= Problems to work on =
a) Decide whether each statement agrees with the capSpire text, answering yes or no and quoting the deciding words of that text: (i) capSpire was formed in 2009; (ii) the company has more employees in Oklahoma than in Arkansas; (iii) Gravitate is software for streamlining communication between wholesale commodity marketers and their clients.
b) Continue the capSpire text from its final sentence, keeping its subject and neutral tone.

= Given text =
= = = = =

A willingness to buck the norm is why Hardcastle hardly bats an eye if a ping-pong match breaks out during the workday. It’s the same attitude that led him and Scharf, both industrial engineering majors, to leave established jobs in 2009 and form capSpire, a company that now has 31 employees divided among offices in four states. And it’s why the company continues to look for risk-management consulting opportunities outside of energy companies.

Initially, capSpire was formed to operate in the energy industry. Much of the firm’s business is still in that area, which is why Tulsa and Houston now have offices. Both cities are hubs for energy companies and a natural fit for a company that specializes in consulting on matters of crude oil, natural gas, refined products, natural gas liquids, coal, iron ore, agriculture and freight.

Now the company is turning its attention to consumer packaged goods companies and the auto industry.

A breakdown of employees includes 12 in Arkansas and 10 in Oklahoma with seven more in Texas and one in Michigan. An additional four hires are joining the firm in June and two start later this month.

Within three years the company plans to add 30 jobs in Oklahoma as part of that state’s 21st Century Quality Jobs Program. According to a report in the Tulsa World, the program could generate about $4.7 million in payroll tax rebates for capSpire.

By mastering the commodities risk management software used by energy companies, capSpire found a consulting niche. That opened up doors into other areas of consulting and eventually led to the development of Gravitate, software aimed at streamlining communication between wholesale commodity marketers and their clients.

= = = = =

= Listed records =
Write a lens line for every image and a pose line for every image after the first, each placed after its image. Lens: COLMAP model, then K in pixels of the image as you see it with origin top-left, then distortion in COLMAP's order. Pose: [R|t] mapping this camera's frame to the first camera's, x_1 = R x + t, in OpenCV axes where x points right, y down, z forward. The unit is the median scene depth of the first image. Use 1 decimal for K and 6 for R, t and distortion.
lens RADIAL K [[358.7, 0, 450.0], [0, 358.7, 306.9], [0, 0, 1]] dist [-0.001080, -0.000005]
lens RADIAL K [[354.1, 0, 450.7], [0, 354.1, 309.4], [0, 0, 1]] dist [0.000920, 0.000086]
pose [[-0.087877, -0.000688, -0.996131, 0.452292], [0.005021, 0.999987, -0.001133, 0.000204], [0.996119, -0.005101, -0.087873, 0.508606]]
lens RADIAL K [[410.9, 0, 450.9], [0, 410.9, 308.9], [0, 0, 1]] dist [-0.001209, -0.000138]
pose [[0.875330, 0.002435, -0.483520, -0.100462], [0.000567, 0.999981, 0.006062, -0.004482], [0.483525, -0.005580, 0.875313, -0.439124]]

= = = = =

= Written responses =
a)
(i) Yes: "to leave established jobs in 2009 and form capSpire"
(ii) No: "12 in Arkansas and 10 in Oklahoma"
(iii) Yes: "Gravitate, software aimed at streamlining communication between wholesale commodity marketers and their clients"

b)
Through relationships built with energy companies, other consulting opportunities have opened up, including an 18-month project with ConAgra. Hardcastle and Scharf are hopeful a dip of the toe in the consumer packaged goods market will become a full-fledged dive as the company works toward a $10 million revenue projection for 2014.

“In the last decade, consumer packaged goods companies have been focused on decomposing their price risk,” Hardcastle said. “It requires taking a finished product and breaking it down to the raw materials that are assembled to create it. This gives them an accurate view of what the raw materials costs are and allows them to implement hedging programs to lock in prices for their customers. In a high-volume, low-margin business, this transparency is critical to maximize profits.”

Consumer packaged goods companies often deal with increased prices for raw materials used in a finished product. Consider the purchase price of poultry used in a TV dinner for an easy example of a problem capSpire would try to solve. A company buying chickens isn’t just paying for the chicken. Included in the price are costs incurred in getting the chicken ready to sell. Growers pay for feed. They have energy costs. All of that goes into determining the price of the chicken.

What capSpire is trying to do is help companies identify those hidden costs and the factors that can lead to spikes.

“We can help a company decompose a finished product like chicken into corn, soybean meal and energy, which allows them to go to the financial market and execute hedges to lock in their buy price,” Scharf said. “So regardless of what the market does, their commodity prices are fixed.”

By developing cost forecasts for raw materials, manufacturing and transportation and warehousing, capSpire can help a company improve its profit margin. It can take up to 30 days for companies to make those evaluations with their existing software, Scharf said. What capSpire has done is turn that month-long process into one that can take less than an hour.

This is not where Hardcastle and Scharf saw the company going when they founded it. But they see opportunities developing beyond the energy companies that have traditionally used risk management resources.

“When we started the company we were primarily focused on energy organizations,” Scharf said. “The market continues to evolve to include both consumer packaged goods companies and auto manufacturers because they recognize the importance of understanding their commodity price risk.”